▸ **Consigna del ejercicio 1**
Responde estas preguntas sobre el texto de los partidos políticos:
(a) ¿De qué clase fueron una creación los partidos políticos?
(b) ¿Cuáles son las formas básicas de la lucha popular que se mencionan?
(c) ¿En manos de quiénes está aprobar la iniciativa de los panistas?

▸ **Texto del documento**
——————
Es justamente por eso que la única forma de organización popular que realmente toleran, alientan y hasta financian los gobiernos de cualquier signo, es el partido político clásico, es decir, el partido concebido como el instrumento idóneo para controlar y canalizar el voto de las grandes mayorías hacia donde lo requieren los distintos grupos de poder. Para éstos y para sus paniaguados ideológicos, la democracia ideal es aquella en la que no haya ningún otro tipo de organización que no sean los partidos políticos que se disputan el poder “por la vía democrática” y que, pasada la contienda electoral, desaparezcan de la escena para no volver a dar señales de vida sino hasta nuevas elecciones. Cualquier otra forma de organización de las masas, pero sobre todo aquella que mantiene una acción permanente y una educación política continua de sus agremiados, preparándolos para una mejor defensa de sus derechos, es veneno puro para los poderosos y la combaten con todas las armas a su alcance, no importa si para ello tienen que violar sus propias leyes.
Los partidos políticos no son una creación de las masas populares; no son, ni nunca fueron, un arma para mejorar sus condiciones de vida. Fueron, y son, una creación de la burguesía en ascenso, que vio en ellos el mejor instrumento para controlar la súbita explosión de votantes provocada por el voto universal, conquista encabezada por ella misma. Mediante tal estructura, la clase en el poder logra constreñir la lucha de las masas al puro ejercicio del sufragio y logra, por otra parte, que la gente acepte “elegir” sólo entre las pocas y magras opciones que les ponen delante los partidos. De ahí la sacralización de éstos como la única forma legal y legítima dentro de la cual debe actuar el ciudadano, y de ahí también el combate despiadado a toda otra forma de aglutinación y de lucha de las masas explotadas, calificándola de ”corporativa”, de “clientelar” y, cuando más les aprieta el zapato, incluso de “chantajista”, “violenta” y “criminal”. Y así se explica, también, la durísima y feroz campaña en contra de las formas básicas de la lucha popular: marchas, mítines y plantones principalmente.
Este es el verdadero sentido de lo que hoy anuncian los panistas con bombo y platillo. No se trata, en efecto, de suprimir de tajo el derecho de manifestación. Todavía no se atreven a tanto, pero para allá van. Por ahora, se conforman con restarle toda su eficacia, con mellarle el filo y reducirlo a la impotencia, a la ineficacia total, con la esperanza de que, a la vista de ese resultado, las masas mismas renuncien a la lucha. Que nadie se engañe: la “regulación” de las marchas busca acabar con toda forma de organización que no sea la partidaria, la electorera; busca reforzar la dictadura plutocrática haciendo más exclusivo su monopolio sobre la vida política de los ciudadanos y del país entero; busca el estado ideal, es decir, aquel que sea una democracia para los poderosos y una dictadura para los trabajadores. Veremos si el PRD les sigue el juego, pues aprobar la iniciativa de los panistas está enteramente en las manos de sus asambleístas.
——————
▸ **Listado guardado**
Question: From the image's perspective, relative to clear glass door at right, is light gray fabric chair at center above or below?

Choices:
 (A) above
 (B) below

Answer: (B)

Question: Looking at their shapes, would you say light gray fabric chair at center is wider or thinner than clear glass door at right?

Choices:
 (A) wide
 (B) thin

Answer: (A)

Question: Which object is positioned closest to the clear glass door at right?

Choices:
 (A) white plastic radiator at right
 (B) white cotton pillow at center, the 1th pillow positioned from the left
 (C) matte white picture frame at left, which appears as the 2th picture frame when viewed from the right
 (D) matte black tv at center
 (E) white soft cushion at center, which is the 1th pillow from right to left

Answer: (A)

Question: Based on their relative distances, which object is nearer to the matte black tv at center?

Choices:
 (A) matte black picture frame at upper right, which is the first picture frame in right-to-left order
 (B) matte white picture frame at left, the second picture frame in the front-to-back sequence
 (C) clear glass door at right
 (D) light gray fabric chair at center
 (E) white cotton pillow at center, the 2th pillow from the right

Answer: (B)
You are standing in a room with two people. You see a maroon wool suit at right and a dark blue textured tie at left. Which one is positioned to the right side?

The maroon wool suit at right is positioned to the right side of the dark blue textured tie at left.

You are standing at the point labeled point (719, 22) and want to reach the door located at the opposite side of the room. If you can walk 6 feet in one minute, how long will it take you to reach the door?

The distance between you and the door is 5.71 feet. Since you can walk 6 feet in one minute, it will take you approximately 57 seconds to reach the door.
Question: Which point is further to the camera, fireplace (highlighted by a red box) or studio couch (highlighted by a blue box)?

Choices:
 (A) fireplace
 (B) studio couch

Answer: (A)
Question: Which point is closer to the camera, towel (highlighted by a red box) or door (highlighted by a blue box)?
——————
▸ **Consigna del ejercicio 2**
Por favor, pasa a una lista numerada la parte del listado que empieza en su primera línea y termina en la línea que contiene "You are standing in", ambas incluidas, omitiendo las líneas en blanco.

▸ **Respuesta completa 1**
(a) De la burguesía en ascenso.
(b) Marchas, mítines y plantones.
(c) En manos de los asambleístas del PRD.

▸ **Respuesta completa 2**
1. Question: From the image's perspective, relative to clear glass door at right, is light gray fabric chair at center above or below?
2. Choices:
3.  (A) above
4.  (B) below
5. Answer: (B)
6. Question: Looking at their shapes, would you say light gray fabric chair at center is wider or thinner than clear glass door at right?
7. Choices:
8.  (A) wide
9.  (B) thin
10. Answer: (A)
11. Question: Which object is positioned closest to the clear glass door at right?
12. Choices:
13.  (A) white plastic radiator at right
14.  (B) white cotton pillow at center, the 1th pillow positioned from the left
15.  (C) matte white picture frame at left, which appears as the 2th picture frame when viewed from the right
16.  (D) matte black tv at center
17.  (E) white soft cushion at center, which is the 1th pillow from right to left
18. Answer: (A)
19. Question: Based on their relative distances, which object is nearer to the matte black tv at center?
20. Choices:
21.  (A) matte black picture frame at upper right, which is the first picture frame in right-to-left order
22.  (B) matte white picture frame at left, the second picture frame in the front-to-back sequence
23.  (C) clear glass door at right
24.  (D) light gray fabric chair at center
25.  (E) white cotton pillow at center, the 2th pillow from the right
26. Answer: (B)
27. You are standing in a room with two people. You see a maroon wool suit at right and a dark blue textured tie at left. Which one is positioned to the right side?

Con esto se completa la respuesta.